Segundo a nutricionista Gabriela Zago, especializada em alimentação vegana e vegetariana, o maior medo na hora de fazer a transição para esse tipo de alimentação é a suposta incapacidade de ingerir a quantidade de proteínas e nutrientes que o corpo necessita:
– As pessoas têm medo de não conseguir atingir a questão proteica, principalmente quando se tornam veganas. É natural quando a gente vira vegetariano substituir o bife pelo ovo, pelo queijo, etc. E quando viramos veganos nós ficamos perdidos.
Segundo ela, uma preocupação constante é como fazer as substituições. Em uma realidade em que muitas pessoas frequentam academia e praticam exercícios, é essencial uma alimentação rica em proteínas, que busca, principalmente, alimentos como o frango e o ovo. Nesse caso, como substituir a proteína animal no caso de um vegano?

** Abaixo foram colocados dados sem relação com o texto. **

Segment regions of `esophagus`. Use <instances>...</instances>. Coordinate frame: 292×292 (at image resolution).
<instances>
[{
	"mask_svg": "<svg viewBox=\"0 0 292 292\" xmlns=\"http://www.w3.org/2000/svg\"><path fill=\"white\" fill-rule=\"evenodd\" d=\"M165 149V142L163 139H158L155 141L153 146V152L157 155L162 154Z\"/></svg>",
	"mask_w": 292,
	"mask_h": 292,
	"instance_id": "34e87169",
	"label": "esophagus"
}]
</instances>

– Eu costumo dizer para as pessoas vegetarianas que elas não devem pensar em substituir a carne somente. Não existe um alimento de origem vegetal que seja constituído basicamente por proteína, com baixo carboidrato e baixa gordura. Os alimentos de origem vegetal são muito mais completos, não existe um alimento que seja só proteína, como o caso da carne de um animal. Então temos que pensar em remodelar a alimentação de um dia todo. Introduzir os grãos, feijão, lentilha, ervilha, grão de bico, que são as principais fontes de proteína.
Motivação – Com um público aproximadamente 70% vegetariano (estrito ou não-estrito), Gabriela conta que a principal motivação em aderir a um novo tipo de alimentação é a questão ética:
– A maioria dos pacientes se sente desconfortável por consumir animais. Hoje, a maioria das pessoas tem um contato com gatos, cachorros, então fazem a conexão e se dão conta de que um porco, uma galinha ou uma vaca são iguais ao animal que elas têm em casa. Muitos pacientes também trazem questões espirituais, relacionadas à ioga, a uma vida de não-violência. Eles explicam que, para conseguir meditar e alcançar a conexão que precisa na ioga, o ideal é não consumir nada de derivados animais. A questão ambiental e de saúde é uma consequência.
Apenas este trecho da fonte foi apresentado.